Excerpt provided:

# Silocone filled wirenuts trip GFCI



## sparky105 (Sep 29, 2009)

A pipe fitter friend of mine asked for help with his hot tub hook up so He dug the trench and ran the pipe and hooked everything up. I dropped by after work and tied in the breaker for him and checked his work.
It was a good job until we turned it on and the gfci tripped. So I started digging and pulled out the megger and found a phase to ground.
Started to pull the wiring apart thinking he damaged something pulling in the wiring and noticed these Ideal wire nuts that he had used pre-filled with silicone. Took them off and redid the connections no more problem.
The supply house told him this is what everyone is using for wet locations lol I guess there is a bunch of these things out there and a bunch of hot tubs not working :laughing:


----------



## Toronto Sparky (Apr 12, 2009)

Silicone conducts until it's FULLY cured.


----------



## McClary’s Electrical (Feb 21, 2009)

sparky105 said:


> A pipe fitter friend of mine asked for help with his hot tub hook up so He dug the trench and ran the pipe and hooked everything up. I dropped by after work and tied in the breaker for him and checked his work.
> It was a good job until we turned it on and the gfci tripped. So I started digging and pulled out the megger and found a phase to ground.
> Started to pull the wiring apart thinking he damaged something pulling in the wiring and noticed these Ideal wire nuts that he had used pre-filled with silicone. Took them off and redid the connections no more problem.
> The supply house told him this is what everyone is using for wet locations lol I guess there is a bunch of these things out there and a bunch of hot tubs not working :laughing:


 
I suspect there's more to the story.


----------



## B4T (Feb 10, 2009)

Toronto Sparky said:


> Silicone conducts until it's FULLY cured.


100% silicone rubber does not, if it is the same stuff.

I use it to fasten LV boards to parts boxes and never had a problem of the relay shorting out.


----------



## 480sparky (Sep 20, 2007)

Silly you! You don't use silicon.... you use 3M Scotchkote! :laughing:


----------



## B4T (Feb 10, 2009)

480sparky said:


> Silly you! You don't use silicon.... you use 3M Scotchkote! :laughing:


Not for fastening LV boards to parts boxes.. would never work.. :no:


----------



## 480sparky (Sep 20, 2007)

Black4Truck said:


> Not for fastening LV boards to parts boxes.. would never work.. :no:



No, you use Scotchkote for.. e v e r y t h i n g.............:jester:


----------



## sparky105 (Sep 29, 2009)

mcclary's electrical said:


> I suspect there's more to the story.


no there isn't I cleaned the crap off and put big reds on the joints and it held


----------



## electricmanscott (Feb 11, 2010)

mcclary's electrical said:


> I suspect there's more to the story.


Me too..........


----------



## McClary’s Electrical (Feb 21, 2009)

sparky105 said:


> no there isn't I cleaned the crap off and put big reds on the joints and it held


 
I'm telling you, you missed something. There was a bad joint,knicked wire and you moved it, grounded condutor touching a grounding conductor most likely, or something else.

Goals:
1) Answer these questions about the forum thread on silicone-filled wire nuts, using only what the posts state:
(a) What tool did sparky105 pull out when he found a phase to ground?
(b) What did sparky105 put on the joints after cleaning off the old connections?
(c) What does B4T say he fastens to parts boxes with silicone rubber?
2) Could you write the next post in the forum thread on silicone-filled wire nuts, picking up after McClary's Electrical's last reply?

(Stored data)

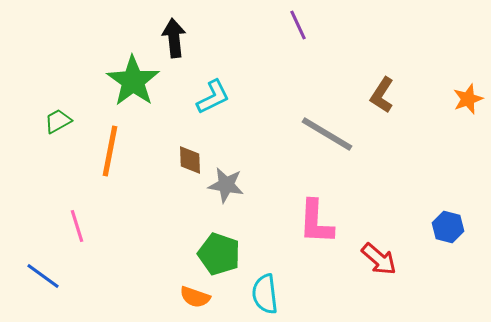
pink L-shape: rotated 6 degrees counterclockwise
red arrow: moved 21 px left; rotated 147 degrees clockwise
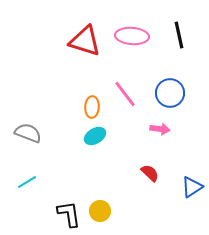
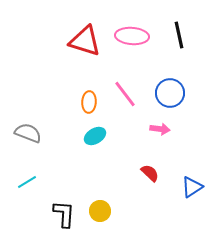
orange ellipse: moved 3 px left, 5 px up
black L-shape: moved 5 px left; rotated 12 degrees clockwise
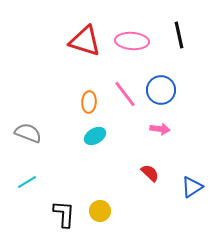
pink ellipse: moved 5 px down
blue circle: moved 9 px left, 3 px up
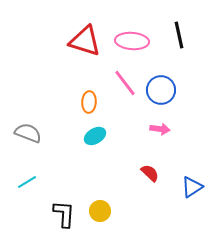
pink line: moved 11 px up
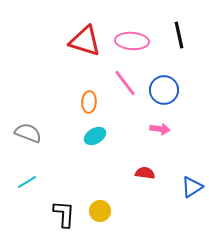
blue circle: moved 3 px right
red semicircle: moved 5 px left; rotated 36 degrees counterclockwise
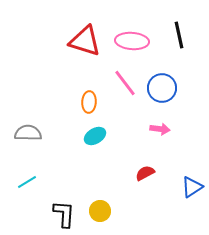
blue circle: moved 2 px left, 2 px up
gray semicircle: rotated 20 degrees counterclockwise
red semicircle: rotated 36 degrees counterclockwise
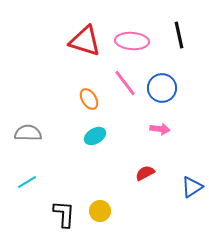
orange ellipse: moved 3 px up; rotated 35 degrees counterclockwise
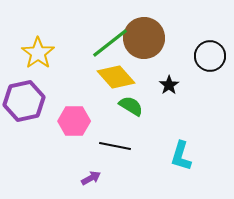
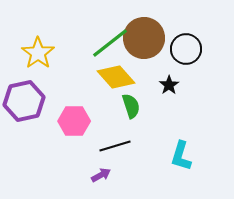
black circle: moved 24 px left, 7 px up
green semicircle: rotated 40 degrees clockwise
black line: rotated 28 degrees counterclockwise
purple arrow: moved 10 px right, 3 px up
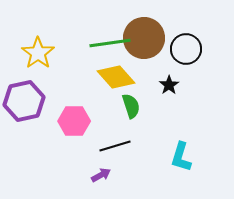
green line: rotated 30 degrees clockwise
cyan L-shape: moved 1 px down
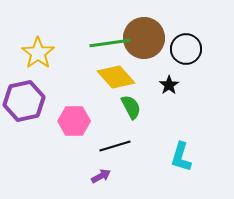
green semicircle: moved 1 px down; rotated 10 degrees counterclockwise
purple arrow: moved 1 px down
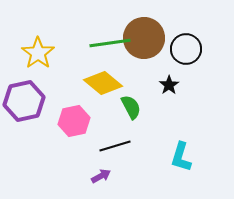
yellow diamond: moved 13 px left, 6 px down; rotated 9 degrees counterclockwise
pink hexagon: rotated 12 degrees counterclockwise
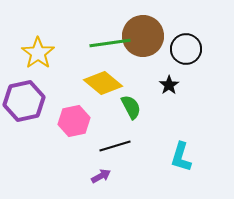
brown circle: moved 1 px left, 2 px up
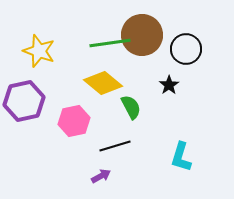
brown circle: moved 1 px left, 1 px up
yellow star: moved 1 px right, 2 px up; rotated 16 degrees counterclockwise
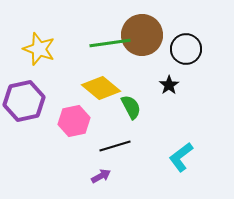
yellow star: moved 2 px up
yellow diamond: moved 2 px left, 5 px down
cyan L-shape: rotated 36 degrees clockwise
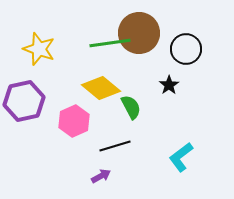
brown circle: moved 3 px left, 2 px up
pink hexagon: rotated 12 degrees counterclockwise
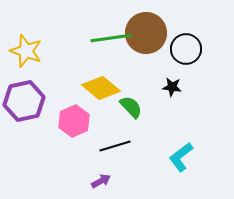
brown circle: moved 7 px right
green line: moved 1 px right, 5 px up
yellow star: moved 13 px left, 2 px down
black star: moved 3 px right, 2 px down; rotated 30 degrees counterclockwise
green semicircle: rotated 15 degrees counterclockwise
purple arrow: moved 5 px down
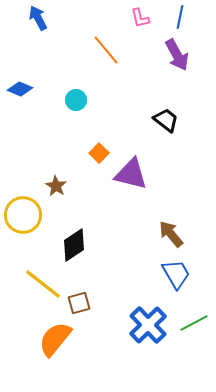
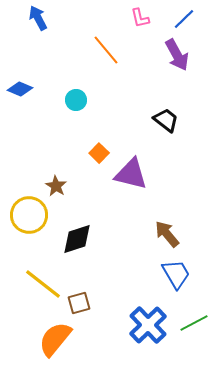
blue line: moved 4 px right, 2 px down; rotated 35 degrees clockwise
yellow circle: moved 6 px right
brown arrow: moved 4 px left
black diamond: moved 3 px right, 6 px up; rotated 16 degrees clockwise
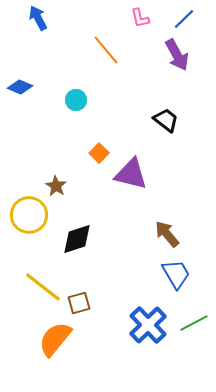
blue diamond: moved 2 px up
yellow line: moved 3 px down
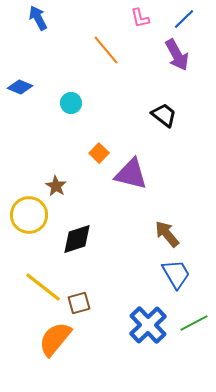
cyan circle: moved 5 px left, 3 px down
black trapezoid: moved 2 px left, 5 px up
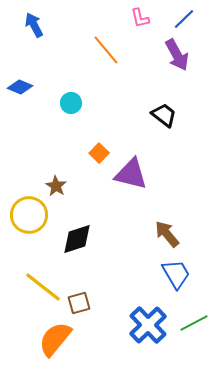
blue arrow: moved 4 px left, 7 px down
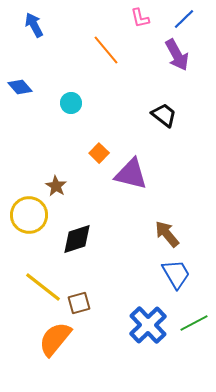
blue diamond: rotated 25 degrees clockwise
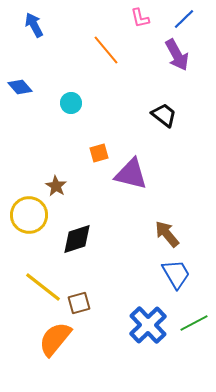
orange square: rotated 30 degrees clockwise
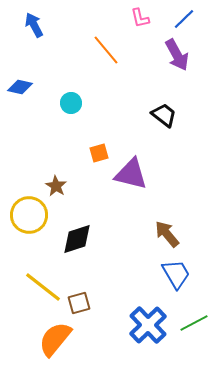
blue diamond: rotated 35 degrees counterclockwise
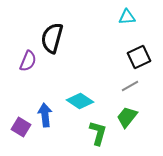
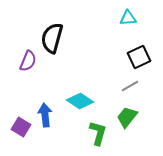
cyan triangle: moved 1 px right, 1 px down
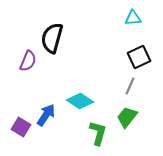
cyan triangle: moved 5 px right
gray line: rotated 36 degrees counterclockwise
blue arrow: moved 1 px right; rotated 40 degrees clockwise
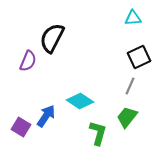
black semicircle: rotated 12 degrees clockwise
blue arrow: moved 1 px down
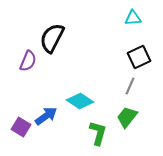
blue arrow: rotated 20 degrees clockwise
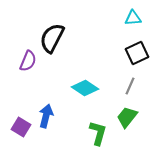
black square: moved 2 px left, 4 px up
cyan diamond: moved 5 px right, 13 px up
blue arrow: rotated 40 degrees counterclockwise
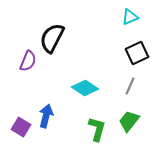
cyan triangle: moved 3 px left, 1 px up; rotated 18 degrees counterclockwise
green trapezoid: moved 2 px right, 4 px down
green L-shape: moved 1 px left, 4 px up
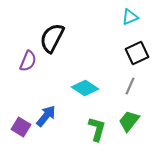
blue arrow: rotated 25 degrees clockwise
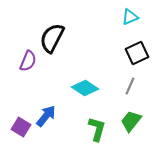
green trapezoid: moved 2 px right
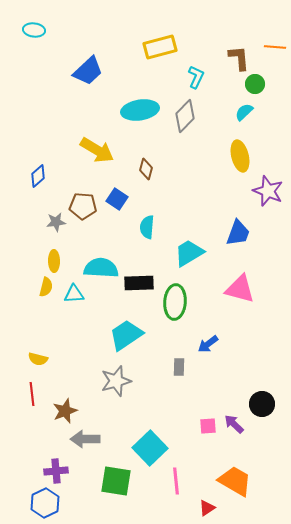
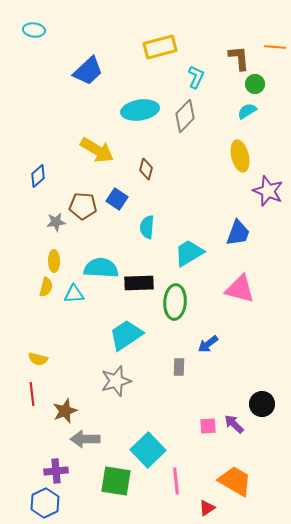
cyan semicircle at (244, 112): moved 3 px right, 1 px up; rotated 12 degrees clockwise
cyan square at (150, 448): moved 2 px left, 2 px down
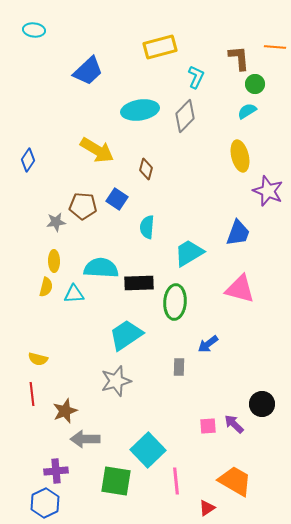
blue diamond at (38, 176): moved 10 px left, 16 px up; rotated 15 degrees counterclockwise
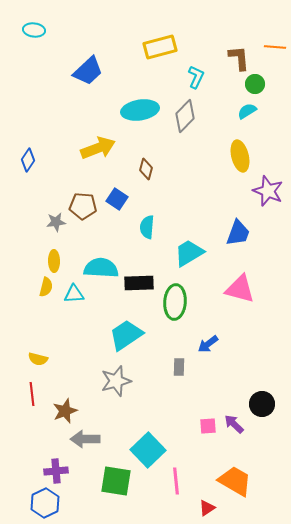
yellow arrow at (97, 150): moved 1 px right, 2 px up; rotated 52 degrees counterclockwise
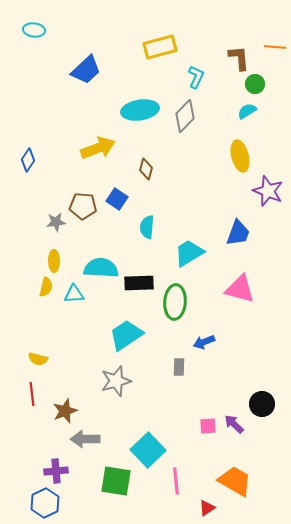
blue trapezoid at (88, 71): moved 2 px left, 1 px up
blue arrow at (208, 344): moved 4 px left, 2 px up; rotated 15 degrees clockwise
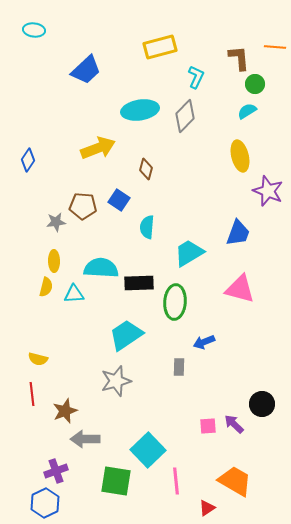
blue square at (117, 199): moved 2 px right, 1 px down
purple cross at (56, 471): rotated 15 degrees counterclockwise
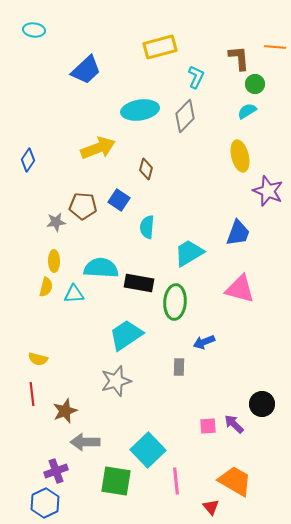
black rectangle at (139, 283): rotated 12 degrees clockwise
gray arrow at (85, 439): moved 3 px down
red triangle at (207, 508): moved 4 px right, 1 px up; rotated 36 degrees counterclockwise
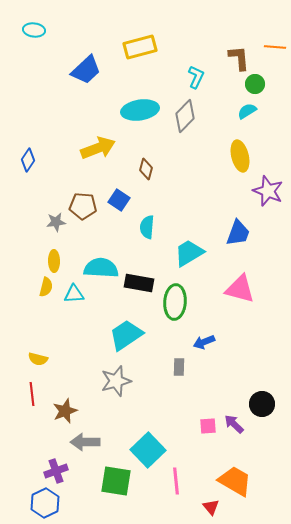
yellow rectangle at (160, 47): moved 20 px left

Responses to the exercise:
1)
(a) A megger.
(b) Big reds.
(c) LV boards.

2)
You could fill the individual wirenuts with WATER and still would not cause your problem. There's more to the story.


----------



## sparky105 (Sep 29, 2009)

I meggered the conductors and the only thing touching any thing conductive like metal was the goo filled nuts. The pipe was pvc the jb is pvc and the connection box in the tub is metal. the goo was sqeazed out and all over the metal box. Where else can the ground be.


----------



## Big John (May 23, 2010)

Sparky105,

I don't know for certain, but I would expect a low megger reading on skinned wires even inside a PVC pipe. I'd think there could be enough condensation and dirt in the pipe to show a ground fault. What were your readings at what voltage?

Apparently depending what they put in it, silicone can either conduct or insulate. I wonder what the stuff in those wirenuts is? Somebody oughta grab one of these and perform a test!

-John


----------



## McClary’s Electrical (Feb 21, 2009)

Big John said:


> Sparky105,
> 
> I don't know for certain, but I would expect a low megger reading on skinned wires even inside a PVC pipe. I'd think there could be enough condensation and dirt in the pipe to show a ground fault. What were your readings at what voltage?
> 
> ...


 

Maybe the stuff was still wet?


----------



## sparky105 (Sep 29, 2009)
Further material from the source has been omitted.